1,600-Foot-Wide Asteroid Headed for Earth in 2036...Can Scientists Stop It?

"Threading this camel through the eye of a needle will be extremely tricky."

Apophis, a 1,600-foot-wide asteroid, has a one in 250,000 chance of hitting Earth in 2036, creating a real-life Armageddon situation. But scientists are not taking any chances in assuming the odds are in our favor.

Though the asteroid is expected to pass Earth in 2029, it could enter a gravitational keyhole, which could send it back towards Earth with the potential for impact in 2036. According to Technology Review, keyholes are small -- the one in question being 600 meters wide -- so deflecting the asteroid just a touch would be enough to send it off course and ensure it doesn't come back toward Earth seven years later.

The European Space Agency and Chinese researchers have independently announced plans to begin testing methods of asteroid deflection. Scientists at both European Space Agency and Tsinghua University in Beijing believe that spacecraft collision with the asteroid is the best way to set it off course.
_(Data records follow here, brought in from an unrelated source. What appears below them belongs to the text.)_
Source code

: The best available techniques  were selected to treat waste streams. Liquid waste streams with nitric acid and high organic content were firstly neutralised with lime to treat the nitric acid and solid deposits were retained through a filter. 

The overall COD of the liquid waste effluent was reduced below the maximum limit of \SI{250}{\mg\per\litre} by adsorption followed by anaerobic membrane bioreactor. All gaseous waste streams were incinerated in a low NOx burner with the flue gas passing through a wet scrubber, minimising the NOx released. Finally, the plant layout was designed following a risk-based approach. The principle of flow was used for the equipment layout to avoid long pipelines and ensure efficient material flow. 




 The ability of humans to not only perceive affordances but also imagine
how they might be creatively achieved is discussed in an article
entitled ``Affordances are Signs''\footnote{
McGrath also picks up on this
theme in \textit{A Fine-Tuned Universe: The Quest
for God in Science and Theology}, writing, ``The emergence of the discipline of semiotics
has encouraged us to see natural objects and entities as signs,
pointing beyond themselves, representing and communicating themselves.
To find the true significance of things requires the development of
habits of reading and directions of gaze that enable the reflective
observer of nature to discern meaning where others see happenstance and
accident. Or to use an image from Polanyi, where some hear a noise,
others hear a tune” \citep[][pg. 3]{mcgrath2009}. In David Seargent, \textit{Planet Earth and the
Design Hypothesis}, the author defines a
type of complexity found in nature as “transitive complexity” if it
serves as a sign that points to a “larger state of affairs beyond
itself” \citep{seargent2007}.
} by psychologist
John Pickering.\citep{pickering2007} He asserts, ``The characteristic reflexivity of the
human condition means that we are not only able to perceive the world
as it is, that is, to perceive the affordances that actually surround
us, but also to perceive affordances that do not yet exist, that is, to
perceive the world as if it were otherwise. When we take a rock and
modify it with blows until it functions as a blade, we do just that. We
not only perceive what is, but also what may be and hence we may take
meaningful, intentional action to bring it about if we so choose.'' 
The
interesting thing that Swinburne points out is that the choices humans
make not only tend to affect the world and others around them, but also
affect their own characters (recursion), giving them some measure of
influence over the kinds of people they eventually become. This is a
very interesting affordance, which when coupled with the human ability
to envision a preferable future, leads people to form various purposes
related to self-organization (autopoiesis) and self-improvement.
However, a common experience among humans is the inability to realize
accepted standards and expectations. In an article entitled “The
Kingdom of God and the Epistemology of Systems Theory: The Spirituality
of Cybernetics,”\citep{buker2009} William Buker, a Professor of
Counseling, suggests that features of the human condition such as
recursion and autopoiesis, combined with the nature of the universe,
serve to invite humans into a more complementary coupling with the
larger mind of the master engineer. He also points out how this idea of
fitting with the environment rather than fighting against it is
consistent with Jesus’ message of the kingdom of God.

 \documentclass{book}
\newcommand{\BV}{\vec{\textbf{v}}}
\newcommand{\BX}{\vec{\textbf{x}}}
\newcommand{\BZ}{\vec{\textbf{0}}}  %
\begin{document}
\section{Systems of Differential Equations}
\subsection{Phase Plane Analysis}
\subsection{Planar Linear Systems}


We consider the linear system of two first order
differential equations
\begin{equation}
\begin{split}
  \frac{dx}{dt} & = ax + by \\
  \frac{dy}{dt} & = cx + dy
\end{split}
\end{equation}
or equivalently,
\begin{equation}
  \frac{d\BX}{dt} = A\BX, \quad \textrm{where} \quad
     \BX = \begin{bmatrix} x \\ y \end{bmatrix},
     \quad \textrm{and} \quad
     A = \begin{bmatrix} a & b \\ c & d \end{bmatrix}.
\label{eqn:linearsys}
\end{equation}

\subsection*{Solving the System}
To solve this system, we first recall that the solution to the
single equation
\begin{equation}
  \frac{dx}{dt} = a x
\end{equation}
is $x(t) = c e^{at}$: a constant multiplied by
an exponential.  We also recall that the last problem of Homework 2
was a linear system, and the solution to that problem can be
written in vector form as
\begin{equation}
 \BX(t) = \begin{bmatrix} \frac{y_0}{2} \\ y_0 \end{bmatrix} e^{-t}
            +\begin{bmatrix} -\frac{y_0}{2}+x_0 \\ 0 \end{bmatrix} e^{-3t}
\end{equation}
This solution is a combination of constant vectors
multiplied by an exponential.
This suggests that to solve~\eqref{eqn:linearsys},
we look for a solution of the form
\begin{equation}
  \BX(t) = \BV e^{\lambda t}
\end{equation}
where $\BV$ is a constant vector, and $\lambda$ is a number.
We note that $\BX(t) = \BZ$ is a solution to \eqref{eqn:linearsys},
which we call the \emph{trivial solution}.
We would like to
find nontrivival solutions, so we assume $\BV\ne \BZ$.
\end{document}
The European Space Agency will test its technique against a real asteroid in 2015 in a mission called Don Quijote. Don Quijote involves two spacecrafts. One, called Hidalgo, will impact the asteroid at a speed of six miles per second while the other (Sancho) will orbit the asteroid before and after collision collecting data and analyzing just how far off course the impactor spacecraft threw the asteroid.
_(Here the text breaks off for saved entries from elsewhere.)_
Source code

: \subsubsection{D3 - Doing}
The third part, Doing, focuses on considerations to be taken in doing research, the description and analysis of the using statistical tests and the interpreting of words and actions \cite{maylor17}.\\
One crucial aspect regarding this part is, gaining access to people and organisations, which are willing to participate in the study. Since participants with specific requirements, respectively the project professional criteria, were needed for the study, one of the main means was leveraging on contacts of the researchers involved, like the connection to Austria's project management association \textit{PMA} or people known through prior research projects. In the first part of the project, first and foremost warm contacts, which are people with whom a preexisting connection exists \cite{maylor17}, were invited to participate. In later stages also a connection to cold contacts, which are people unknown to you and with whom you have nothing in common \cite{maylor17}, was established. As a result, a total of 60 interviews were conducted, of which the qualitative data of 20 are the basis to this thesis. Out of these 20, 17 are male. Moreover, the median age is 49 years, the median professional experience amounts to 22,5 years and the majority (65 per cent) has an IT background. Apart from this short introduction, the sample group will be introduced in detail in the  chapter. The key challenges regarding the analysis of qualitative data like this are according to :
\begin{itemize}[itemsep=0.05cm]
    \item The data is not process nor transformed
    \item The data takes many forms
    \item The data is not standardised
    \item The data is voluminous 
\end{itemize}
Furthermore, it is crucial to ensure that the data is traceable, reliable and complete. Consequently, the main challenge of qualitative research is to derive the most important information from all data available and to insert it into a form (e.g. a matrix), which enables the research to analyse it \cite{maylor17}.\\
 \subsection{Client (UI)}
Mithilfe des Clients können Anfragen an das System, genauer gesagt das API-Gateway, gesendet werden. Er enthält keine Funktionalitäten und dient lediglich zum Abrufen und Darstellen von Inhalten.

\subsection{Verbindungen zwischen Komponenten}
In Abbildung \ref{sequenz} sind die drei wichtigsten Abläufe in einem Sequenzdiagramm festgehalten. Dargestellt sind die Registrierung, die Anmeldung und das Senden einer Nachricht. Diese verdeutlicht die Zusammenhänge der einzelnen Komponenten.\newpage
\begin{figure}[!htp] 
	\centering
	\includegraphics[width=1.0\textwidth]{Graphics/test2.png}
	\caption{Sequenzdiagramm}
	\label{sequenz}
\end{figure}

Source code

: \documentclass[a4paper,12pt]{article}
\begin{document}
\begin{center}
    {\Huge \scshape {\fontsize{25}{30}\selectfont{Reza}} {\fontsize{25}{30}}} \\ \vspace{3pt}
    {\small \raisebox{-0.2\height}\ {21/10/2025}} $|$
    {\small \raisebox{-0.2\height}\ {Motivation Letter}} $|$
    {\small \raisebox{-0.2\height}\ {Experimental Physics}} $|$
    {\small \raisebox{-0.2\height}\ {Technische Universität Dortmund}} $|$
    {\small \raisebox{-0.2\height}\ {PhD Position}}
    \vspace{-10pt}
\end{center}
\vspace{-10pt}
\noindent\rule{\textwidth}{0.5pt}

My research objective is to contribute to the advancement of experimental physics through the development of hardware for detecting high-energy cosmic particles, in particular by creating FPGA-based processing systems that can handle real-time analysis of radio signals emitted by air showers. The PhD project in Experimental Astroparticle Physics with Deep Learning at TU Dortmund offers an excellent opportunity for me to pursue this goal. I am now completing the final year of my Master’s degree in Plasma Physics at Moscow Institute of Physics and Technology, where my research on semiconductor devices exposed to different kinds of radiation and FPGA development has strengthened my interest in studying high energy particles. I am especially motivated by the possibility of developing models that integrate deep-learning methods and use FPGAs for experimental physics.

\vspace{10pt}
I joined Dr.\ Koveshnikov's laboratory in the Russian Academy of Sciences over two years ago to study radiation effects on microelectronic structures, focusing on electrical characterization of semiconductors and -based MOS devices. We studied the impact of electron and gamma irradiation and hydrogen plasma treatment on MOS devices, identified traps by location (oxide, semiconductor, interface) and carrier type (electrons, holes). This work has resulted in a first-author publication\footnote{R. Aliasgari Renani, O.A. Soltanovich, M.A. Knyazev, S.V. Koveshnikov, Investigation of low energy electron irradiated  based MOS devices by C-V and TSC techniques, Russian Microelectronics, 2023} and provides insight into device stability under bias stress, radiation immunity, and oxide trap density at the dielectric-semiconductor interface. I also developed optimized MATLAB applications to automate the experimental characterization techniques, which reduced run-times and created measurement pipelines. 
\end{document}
Watch the European Space Agency's simulation here:

Similarly, the Chinese researchers propose hitting the asteroid with a spacecraft, but the method of getting there is a bit different. They propose using a solar sail (a form of spacecraft propulsion) to send the spacecraft into retrograde orbit and on a collision course with the asteroid. Technology Review has more on this technique:

Putting a spacecraft into a retrograde orbit about the Sun using little or no fuel is a pretty neat trick by anyone's standards.. The Chinese team's calculations demonstrate the point. They show that a 10 kg sail in retrograde orbit, that hits Apophis a year before 2029, would deflect it enough to miss the keyhole, thereby eliminating the chance that the asteroid will return in 2036.

And such a mission ought to be relatively cheap and relatively easy to deploy.
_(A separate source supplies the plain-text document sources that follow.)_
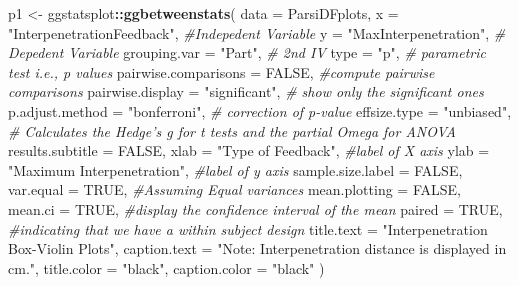 \documentclass[
]{article}
\newenvironment{Shaded}{\begin{snugshade}}{\end{snugshade}}
\newcommand{\CommentTok}[1]{\textcolor[rgb]{0.56,0.35,0.01}{\textit{#1}}}
\newcommand{\DataTypeTok}[1]{\textcolor[rgb]{0.13,0.29,0.53}{#1}}
\newcommand{\KeywordTok}[1]{\textcolor[rgb]{0.13,0.29,0.53}{\textbf{#1}}}
\newcommand{\NormalTok}[1]{#1}
\newcommand{\OperatorTok}[1]{\textcolor[rgb]{0.81,0.36,0.00}{\textbf{#1}}}
\newcommand{\OtherTok}[1]{\textcolor[rgb]{0.56,0.35,0.01}{#1}}
\newcommand{\StringTok}[1]{\textcolor[rgb]{0.31,0.60,0.02}{#1}}
\begin{document}
\begin{Shaded}
\begin{Highlighting}[]
\NormalTok{p1 <-}\StringTok{ }\NormalTok{ggstatsplot}\OperatorTok{::}\KeywordTok{ggbetweenstats}\NormalTok{(}
  \DataTypeTok{data =}\NormalTok{ ParsiDFplots,}
  \DataTypeTok{x =} \StringTok{"InterpenetrationFeedback"}\NormalTok{, }\CommentTok{#Indepedent Variable}
  \DataTypeTok{y =} \StringTok{"MaxInterpenetration"}\NormalTok{, }\CommentTok{# Depedent Variable}
  \DataTypeTok{grouping.var =} \StringTok{"Part"}\NormalTok{, }\CommentTok{# 2nd IV }
  \DataTypeTok{type =} \StringTok{"p"}\NormalTok{, }\CommentTok{# parametric test i.e., p values}
  \DataTypeTok{pairwise.comparisons =} \OtherTok{FALSE}\NormalTok{, }\CommentTok{#compute pairwise comparisons}
  \DataTypeTok{pairwise.display =} \StringTok{"significant"}\NormalTok{, }\CommentTok{# show only the significant ones}
  \DataTypeTok{p.adjust.method =} \StringTok{"bonferroni"}\NormalTok{, }\CommentTok{# correction of p-value}
  \DataTypeTok{effsize.type =} \StringTok{"unbiased"}\NormalTok{, }\CommentTok{# Calculates the Hedge's g for t tests and the partial Omega for ANOVA}
  \DataTypeTok{results.subtitle =} \OtherTok{FALSE}\NormalTok{,}
  \DataTypeTok{xlab =} \StringTok{"Type of Feedback"}\NormalTok{, }\CommentTok{#label of X axis}
  \DataTypeTok{ylab =} \StringTok{"Maximum Interpenetration"}\NormalTok{, }\CommentTok{#label of y axis}
  \DataTypeTok{sample.size.label =} \OtherTok{FALSE}\NormalTok{,}
  \DataTypeTok{var.equal =} \OtherTok{TRUE}\NormalTok{, }\CommentTok{#Assuming Equal variances}
  \DataTypeTok{mean.plotting =} \OtherTok{FALSE}\NormalTok{,}
  \DataTypeTok{mean.ci =} \OtherTok{TRUE}\NormalTok{, }\CommentTok{#display the confidence interval of the mean}
  \DataTypeTok{paired =} \OtherTok{TRUE}\NormalTok{, }\CommentTok{#indicating that we have a within subject design}
  \DataTypeTok{title.text =} \StringTok{"Interpenetration Box-Violin Plots"}\NormalTok{,}
  \DataTypeTok{caption.text =} \StringTok{"Note: Interpenetration distance is displayed in cm."}\NormalTok{,}
  \DataTypeTok{title.color =} \StringTok{"black"}\NormalTok{,}
  \DataTypeTok{caption.color =} \StringTok{"black"}
\NormalTok{  ) }


\end{Highlighting}
\end{Shaded}
\end{document}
That sounds easy enough. In practice, however, threading this camel through the eye of a needle will be extremely tricky. There are all kinds of variations in the solar wind that could send such a spacecraft wildly off course.

As PC World points out, these collision techniques may not be as Hollywood-worthy as the nuclear warheads of Armegeddon, but with a few years to experiment, refine and (hopefully) collaborate, the asteroid will hopefully be diverted and not directed back toward us.